After reviewing the combined drug development portfolios of Pfizer and Wyeth, the company decided to trim 600 existing projects to about 500, with some 70 percent of those remaining focused on six key therapeutic areas -- oncology, pain, inflammation, Alzheimer's disease, psychoses and diabetes.
"We wanted to make sure the key priorities for us will be dominant in the new portfolio," said Dolsten, who came to Pfizer from Wyeth.

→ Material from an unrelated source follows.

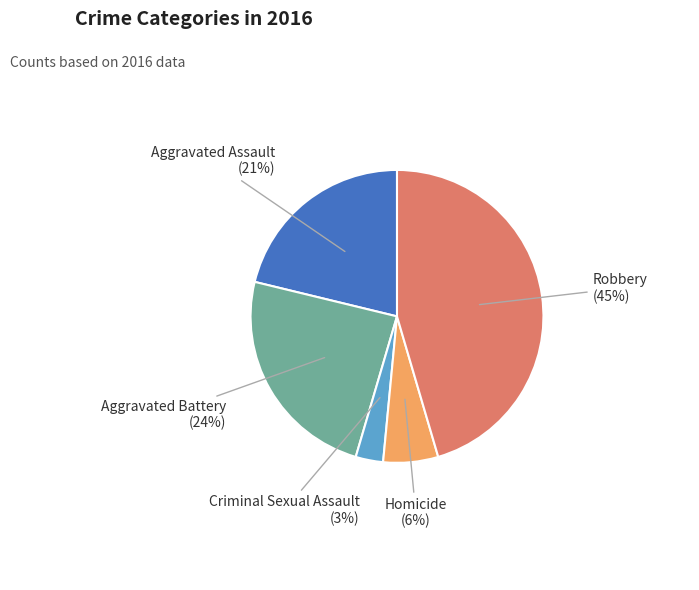

Does any single category account for the majority?

No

Pfizer has also boosted its vaccines and biotechnology projects through its acquisition of Wyeth, with six vaccines and 27 biotech drugs now in development, up from one vaccine and 16 biologics it had in the pipeline a year ago.
One of the primary reasons for the $67 billion purchase of Wyeth was to gain access to its promising lineup of vaccines and biotechnology medicines at a time when Pfizer is facing the late 2011 loss of patent protection on its $12 billion-a-year cholesterol fighter Lipitor, the world's biggest-selling medicine.
After completing the Wyeth acquisition in October, Pfizer moved quickly to reduce the combined company's number of research and development sites and to meld operations, with the prioritizing and culling of its development pipeline the latest move.
Pfizer has said it was determined not to repeat past mistakes of previous giant acquisitions, when a lengthy integration process hampered operations and research.
"We moved it rapidly with good decisions," Martin Mackay, Pfizer's other research chief, said of the Wyeth consolidation.
"The programs we culled in this first piece, either there was overlap between the portfolios or we had a piece of scientific information" that led to discontinuations.
"We will continue to prioritize the portfolio," Mackay added.
Most of the projects pared from the pipeline come from drugs in the early, or Phase I, stage of development. The vast majority of the industry's drugs in Phase I testing never make it onto the market.
Three drugs undergoing mid-stage, or Phase II, clinical trials were listed as discontinued -- one for diabetes, one for pain and one for thrombosis, or blood clots.
Mackay said the company could seek to sell or outlicense some of the discontinued assets.